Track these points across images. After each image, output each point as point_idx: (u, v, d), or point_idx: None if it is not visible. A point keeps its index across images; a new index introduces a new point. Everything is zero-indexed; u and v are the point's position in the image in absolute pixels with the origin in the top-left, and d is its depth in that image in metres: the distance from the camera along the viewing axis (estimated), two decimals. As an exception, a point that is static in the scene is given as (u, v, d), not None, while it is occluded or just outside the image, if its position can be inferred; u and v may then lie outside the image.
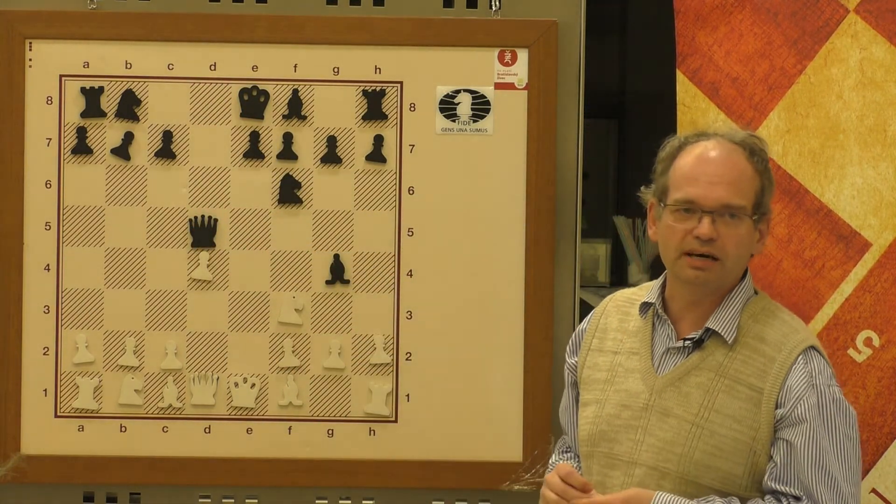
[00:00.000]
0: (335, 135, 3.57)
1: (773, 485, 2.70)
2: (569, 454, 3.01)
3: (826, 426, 2.70)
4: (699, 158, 2.75)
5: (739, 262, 2.76)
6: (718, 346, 2.77)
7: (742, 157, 2.75)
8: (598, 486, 2.78)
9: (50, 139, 3.55)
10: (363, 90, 3.56)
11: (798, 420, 2.69)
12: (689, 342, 2.77)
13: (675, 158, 2.78)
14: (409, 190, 3.57)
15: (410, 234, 3.57)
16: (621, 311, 2.91)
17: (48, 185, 3.55)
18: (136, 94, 3.55)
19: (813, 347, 2.76)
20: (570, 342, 2.99)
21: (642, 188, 2.87)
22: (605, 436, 2.81)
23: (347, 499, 3.59)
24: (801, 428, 2.69)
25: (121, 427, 3.57)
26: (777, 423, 2.71)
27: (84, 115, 3.55)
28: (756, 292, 2.84)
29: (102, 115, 3.55)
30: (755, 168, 2.75)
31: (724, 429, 2.72)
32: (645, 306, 2.85)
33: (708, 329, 2.77)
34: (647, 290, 2.90)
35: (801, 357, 2.74)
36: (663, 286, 2.84)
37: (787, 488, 2.69)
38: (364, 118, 3.57)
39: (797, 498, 2.68)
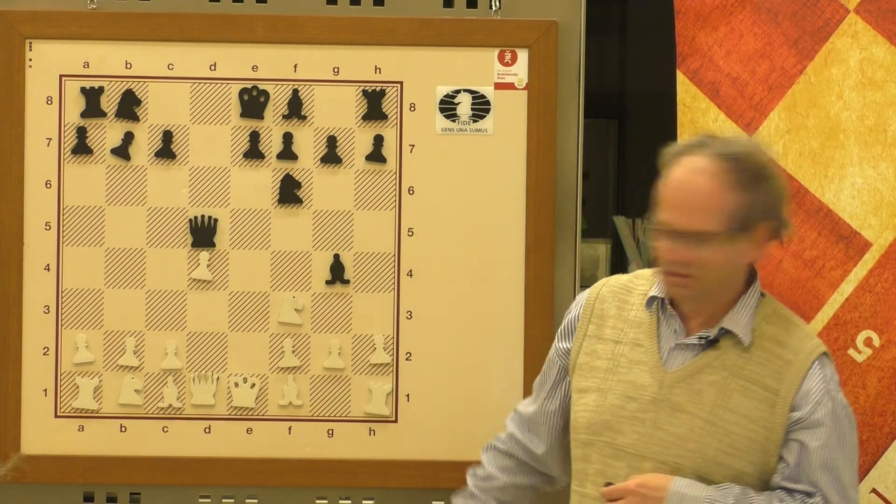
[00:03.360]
0: (335, 135, 3.57)
1: (784, 483, 2.73)
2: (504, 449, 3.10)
3: (838, 433, 2.75)
4: (674, 176, 2.76)
5: (720, 275, 2.77)
6: (732, 346, 2.79)
7: (714, 174, 2.72)
8: (598, 475, 2.83)
9: (50, 139, 3.55)
10: (363, 90, 3.56)
11: (815, 423, 2.73)
12: (703, 340, 2.79)
13: (665, 177, 2.78)
14: (409, 190, 3.57)
15: (410, 234, 3.57)
16: (618, 298, 2.92)
17: (48, 185, 3.55)
18: (136, 94, 3.55)
19: (826, 354, 2.81)
20: (563, 327, 2.99)
21: None
22: (608, 425, 2.83)
23: (347, 499, 3.59)
24: (817, 431, 2.73)
25: (121, 427, 3.57)
26: (791, 424, 2.75)
27: (84, 115, 3.55)
28: (763, 294, 2.86)
29: (102, 115, 3.55)
30: (730, 185, 2.72)
31: (738, 427, 2.74)
32: (652, 301, 2.86)
33: (723, 329, 2.78)
34: (642, 279, 2.93)
35: (816, 362, 2.78)
36: None
37: (798, 486, 2.73)
38: (364, 118, 3.57)
39: (809, 494, 2.71)
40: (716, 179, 2.73)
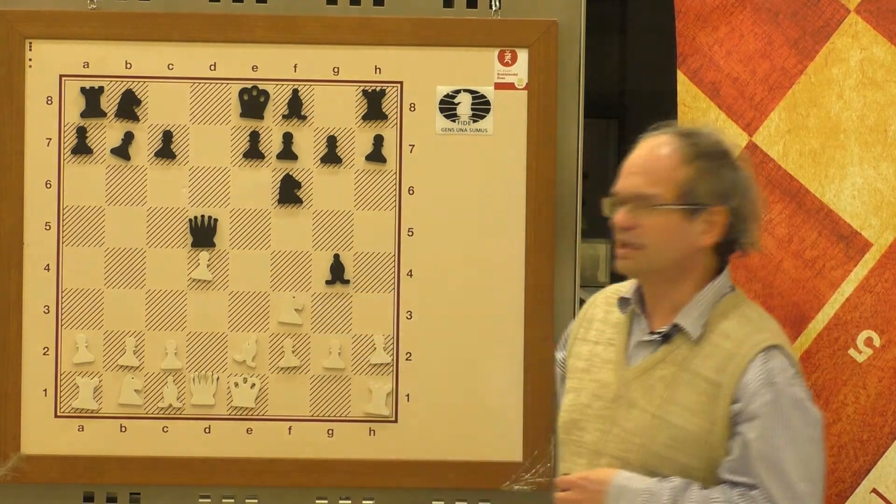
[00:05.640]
0: (335, 135, 3.57)
1: (728, 476, 2.72)
2: None
3: (783, 425, 2.71)
4: (632, 153, 2.84)
5: (666, 250, 2.79)
6: (685, 341, 2.80)
7: (669, 148, 2.79)
8: (566, 474, 2.86)
9: (50, 139, 3.55)
10: (363, 90, 3.56)
11: (752, 415, 2.72)
12: (657, 336, 2.81)
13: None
14: (409, 190, 3.57)
15: (410, 234, 3.57)
16: (607, 301, 2.96)
17: (48, 185, 3.55)
18: (136, 94, 3.55)
19: (776, 346, 2.77)
20: (561, 339, 3.03)
21: None
22: (577, 424, 2.86)
23: (347, 499, 3.59)
24: (754, 423, 2.71)
25: (121, 427, 3.57)
26: (734, 417, 2.73)
27: (84, 115, 3.55)
28: (733, 289, 2.86)
29: (102, 115, 3.55)
30: (682, 158, 2.78)
31: (681, 420, 2.75)
32: (623, 301, 2.88)
33: (675, 325, 2.79)
34: (631, 283, 2.95)
35: (760, 355, 2.75)
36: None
37: (741, 479, 2.71)
38: (364, 118, 3.57)
39: (751, 486, 2.70)
40: (670, 151, 2.79)
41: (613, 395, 2.82)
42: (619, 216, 2.80)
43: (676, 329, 2.80)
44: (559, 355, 3.03)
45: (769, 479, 2.69)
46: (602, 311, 2.95)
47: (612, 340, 2.88)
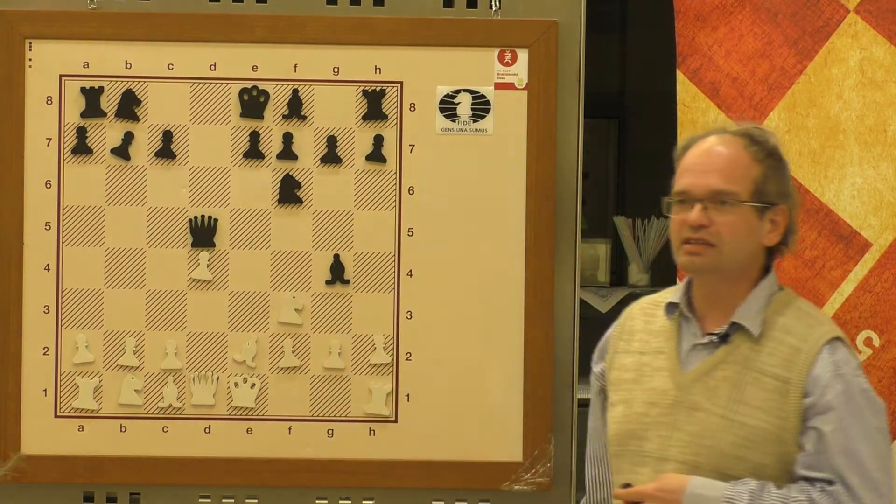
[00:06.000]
0: (335, 135, 3.57)
1: (804, 472, 2.70)
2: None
3: (856, 416, 2.71)
4: (695, 151, 2.79)
5: (739, 248, 2.77)
6: (744, 340, 2.78)
7: (737, 146, 2.77)
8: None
9: (50, 139, 3.55)
10: (363, 90, 3.56)
11: (826, 407, 2.70)
12: (714, 337, 2.79)
13: (682, 158, 2.81)
14: (409, 190, 3.57)
15: (410, 234, 3.57)
16: (646, 313, 2.93)
17: (48, 185, 3.55)
18: (136, 94, 3.55)
19: (838, 338, 2.77)
20: (597, 350, 3.00)
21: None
22: (634, 434, 2.82)
23: (347, 499, 3.59)
24: (829, 415, 2.70)
25: (121, 427, 3.57)
26: (805, 411, 2.72)
27: (84, 115, 3.55)
28: (781, 288, 2.85)
29: (102, 115, 3.55)
30: (753, 157, 2.77)
31: (752, 419, 2.73)
32: (671, 307, 2.87)
33: (734, 323, 2.78)
34: (669, 292, 2.93)
35: (826, 347, 2.75)
36: (688, 286, 2.86)
37: (818, 474, 2.69)
38: (364, 118, 3.57)
39: (829, 482, 2.68)
40: (740, 149, 2.77)
41: (672, 400, 2.79)
42: (694, 214, 2.75)
43: (735, 328, 2.79)
44: (596, 368, 2.99)
45: (848, 471, 2.68)
46: (641, 321, 2.93)
47: (660, 348, 2.86)
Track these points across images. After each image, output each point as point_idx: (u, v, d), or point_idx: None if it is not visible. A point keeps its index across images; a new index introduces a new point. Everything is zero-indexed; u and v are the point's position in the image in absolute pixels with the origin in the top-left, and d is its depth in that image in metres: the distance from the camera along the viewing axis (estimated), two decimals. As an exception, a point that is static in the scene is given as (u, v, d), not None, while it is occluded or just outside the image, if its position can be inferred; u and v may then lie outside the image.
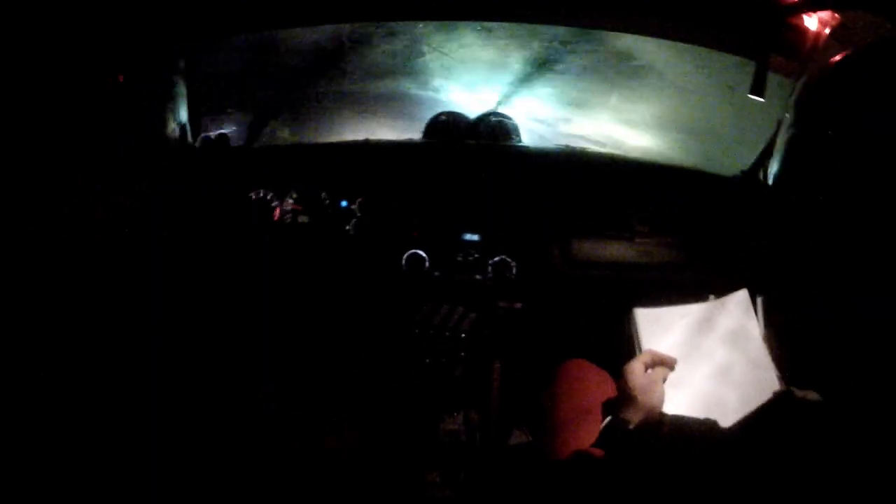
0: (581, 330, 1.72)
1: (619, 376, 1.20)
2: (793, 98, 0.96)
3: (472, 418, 1.60)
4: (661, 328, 1.22)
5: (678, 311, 1.24)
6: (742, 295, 1.23)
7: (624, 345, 1.26)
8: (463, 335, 1.61)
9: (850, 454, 0.79)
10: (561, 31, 1.86)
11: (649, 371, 1.18)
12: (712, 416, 1.08)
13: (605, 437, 1.15)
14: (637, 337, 1.22)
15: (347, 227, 1.72)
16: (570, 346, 1.62)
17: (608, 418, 1.18)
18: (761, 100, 1.42)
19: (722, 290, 1.27)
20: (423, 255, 1.68)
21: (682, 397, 1.16)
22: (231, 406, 1.64)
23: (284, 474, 1.54)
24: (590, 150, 1.94)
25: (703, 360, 1.19)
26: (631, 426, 1.12)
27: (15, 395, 1.35)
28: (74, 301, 1.47)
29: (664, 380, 1.16)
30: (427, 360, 1.61)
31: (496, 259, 1.68)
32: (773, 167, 1.64)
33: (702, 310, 1.24)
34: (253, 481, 1.50)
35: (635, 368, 1.18)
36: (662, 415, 1.13)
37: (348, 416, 1.66)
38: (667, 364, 1.18)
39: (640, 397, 1.14)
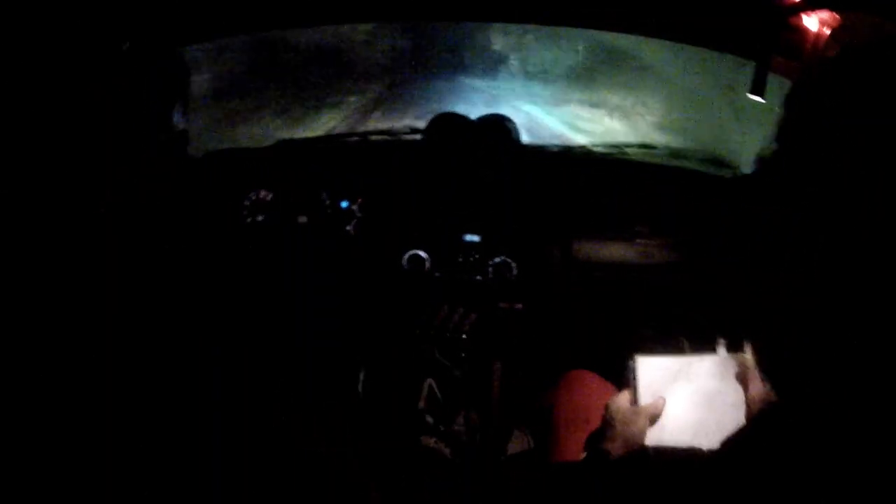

◇ ◇ ◇ ◇

Aim of the exercise
Leave the images out and transcribe the rest of the material exactly.

Response to this exercise
Track these points across images. After each image, output each point as point_idx: (u, v, d), or point_idx: None if it is not visible. A point keeps its index across images; a new index introduces a new point. Everything is zero-indexed; u and v are the point's position in the image in absolute pixels with the origin in the top-left, and d is its depth in that image in metres: the distance from the camera along the viewing axis (estimated), two decimals. As an exception, a point that is static in the scene is given as (u, v, d), not None, while it is occluded or just outside the image, if its position can be inferred; u and v may then lie outside the image.
[00:00.000]
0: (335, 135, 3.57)
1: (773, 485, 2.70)
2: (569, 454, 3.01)
3: (826, 426, 2.70)
4: (699, 158, 2.75)
5: (739, 262, 2.76)
6: (718, 346, 2.77)
7: (742, 157, 2.75)
8: (598, 486, 2.78)
9: (50, 139, 3.55)
10: (363, 90, 3.56)
11: (798, 420, 2.69)
12: (689, 342, 2.77)
13: (675, 158, 2.78)
14: (409, 190, 3.57)
15: (410, 234, 3.57)
16: (621, 311, 2.91)
17: (48, 185, 3.55)
18: (136, 94, 3.55)
19: (813, 347, 2.76)
20: (570, 342, 2.99)
21: (642, 188, 2.87)
22: (605, 436, 2.81)
23: (347, 499, 3.59)
24: (801, 428, 2.69)
25: (121, 427, 3.57)
26: (777, 423, 2.71)
27: (84, 115, 3.55)
28: (756, 292, 2.84)
29: (102, 115, 3.55)
30: (755, 168, 2.75)
31: (724, 429, 2.72)
32: (645, 306, 2.85)
33: (708, 329, 2.77)
34: (647, 290, 2.90)
35: (801, 357, 2.74)
36: (663, 286, 2.84)
37: (787, 488, 2.69)
38: (364, 118, 3.57)
39: (797, 498, 2.68)
[00:03.360]
0: (335, 135, 3.57)
1: (784, 483, 2.73)
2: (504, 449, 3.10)
3: (838, 433, 2.75)
4: (674, 176, 2.76)
5: (720, 275, 2.77)
6: (732, 346, 2.79)
7: (714, 174, 2.72)
8: (598, 475, 2.83)
9: (50, 139, 3.55)
10: (363, 90, 3.56)
11: (815, 423, 2.73)
12: (703, 340, 2.79)
13: (665, 177, 2.78)
14: (409, 190, 3.57)
15: (410, 234, 3.57)
16: (618, 298, 2.92)
17: (48, 185, 3.55)
18: (136, 94, 3.55)
19: (826, 354, 2.81)
20: (563, 327, 2.99)
21: None
22: (608, 425, 2.83)
23: (347, 499, 3.59)
24: (817, 431, 2.73)
25: (121, 427, 3.57)
26: (791, 424, 2.75)
27: (84, 115, 3.55)
28: (763, 294, 2.86)
29: (102, 115, 3.55)
30: (730, 185, 2.72)
31: (738, 427, 2.74)
32: (652, 301, 2.86)
33: (723, 329, 2.78)
34: (642, 279, 2.93)
35: (816, 362, 2.78)
36: None
37: (798, 486, 2.73)
38: (364, 118, 3.57)
39: (809, 494, 2.71)
40: (716, 179, 2.73)
[00:05.640]
0: (335, 135, 3.57)
1: (728, 476, 2.72)
2: None
3: (783, 425, 2.71)
4: (632, 153, 2.84)
5: (666, 250, 2.79)
6: (685, 341, 2.80)
7: (669, 148, 2.79)
8: (566, 474, 2.86)
9: (50, 139, 3.55)
10: (363, 90, 3.56)
11: (752, 415, 2.72)
12: (657, 336, 2.81)
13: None
14: (409, 190, 3.57)
15: (410, 234, 3.57)
16: (607, 301, 2.96)
17: (48, 185, 3.55)
18: (136, 94, 3.55)
19: (776, 346, 2.77)
20: (561, 339, 3.03)
21: None
22: (577, 424, 2.86)
23: (347, 499, 3.59)
24: (754, 423, 2.71)
25: (121, 427, 3.57)
26: (734, 417, 2.73)
27: (84, 115, 3.55)
28: (733, 289, 2.86)
29: (102, 115, 3.55)
30: (682, 158, 2.78)
31: (681, 420, 2.75)
32: (623, 301, 2.88)
33: (675, 325, 2.79)
34: (631, 283, 2.95)
35: (760, 355, 2.75)
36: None
37: (741, 479, 2.71)
38: (364, 118, 3.57)
39: (751, 486, 2.70)
40: (670, 151, 2.79)
41: (613, 395, 2.82)
42: (619, 216, 2.80)
43: (676, 329, 2.80)
44: (559, 355, 3.03)
45: (769, 479, 2.69)
46: (602, 311, 2.95)
47: (612, 340, 2.88)
[00:06.000]
0: (335, 135, 3.57)
1: (804, 472, 2.70)
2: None
3: (856, 416, 2.71)
4: (695, 151, 2.79)
5: (739, 248, 2.77)
6: (744, 340, 2.78)
7: (737, 146, 2.77)
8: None
9: (50, 139, 3.55)
10: (363, 90, 3.56)
11: (826, 407, 2.70)
12: (714, 337, 2.79)
13: (682, 158, 2.81)
14: (409, 190, 3.57)
15: (410, 234, 3.57)
16: (646, 313, 2.93)
17: (48, 185, 3.55)
18: (136, 94, 3.55)
19: (838, 338, 2.77)
20: (597, 350, 3.00)
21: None
22: (634, 434, 2.82)
23: (347, 499, 3.59)
24: (829, 415, 2.70)
25: (121, 427, 3.57)
26: (805, 411, 2.72)
27: (84, 115, 3.55)
28: (781, 288, 2.85)
29: (102, 115, 3.55)
30: (753, 157, 2.77)
31: (752, 419, 2.73)
32: (671, 307, 2.87)
33: (734, 323, 2.78)
34: (669, 292, 2.93)
35: (826, 347, 2.75)
36: (688, 286, 2.86)
37: (818, 474, 2.69)
38: (364, 118, 3.57)
39: (829, 482, 2.68)
40: (740, 149, 2.77)
41: (672, 400, 2.79)
42: (694, 214, 2.75)
43: (735, 328, 2.79)
44: (596, 368, 2.99)
45: (848, 471, 2.68)
46: (641, 321, 2.93)
47: (660, 348, 2.86)
Track these points across images. After each image, output each point as point_idx: (u, v, d), or point_idx: None if it is not visible. A point keeps its index across images; a new index introduces a new point. Everything is zero-indexed; u and v are the point's position in the image in absolute pixels with the origin in the top-left, and d is its depth in that image in metres: the distance from the camera along the viewing axis (estimated), two decimals. As an exception, a point that is static in the scene is given as (u, v, d), not None, while it is occluded or just outside the image, if its position can be inferred; u and v may then lie outside the image.
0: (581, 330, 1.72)
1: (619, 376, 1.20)
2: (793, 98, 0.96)
3: (472, 418, 1.60)
4: (661, 328, 1.22)
5: (678, 311, 1.24)
6: (742, 295, 1.23)
7: (624, 345, 1.26)
8: (463, 335, 1.61)
9: (850, 454, 0.79)
10: (561, 31, 1.86)
11: (649, 371, 1.18)
12: (712, 416, 1.08)
13: (605, 437, 1.15)
14: (637, 337, 1.22)
15: (347, 227, 1.72)
16: (570, 346, 1.62)
17: (608, 418, 1.18)
18: (761, 100, 1.42)
19: (722, 290, 1.27)
20: (423, 255, 1.68)
21: (682, 397, 1.16)
22: (231, 406, 1.64)
23: (284, 474, 1.54)
24: (590, 150, 1.94)
25: (703, 360, 1.19)
26: (631, 426, 1.12)
27: (15, 395, 1.35)
28: (74, 301, 1.47)
29: (664, 380, 1.16)
30: (427, 360, 1.61)
31: (496, 259, 1.68)
32: (773, 167, 1.64)
33: (702, 310, 1.24)
34: (253, 481, 1.50)
35: (635, 368, 1.18)
36: (662, 415, 1.13)
37: (348, 416, 1.66)
38: (667, 364, 1.18)
39: (640, 397, 1.14)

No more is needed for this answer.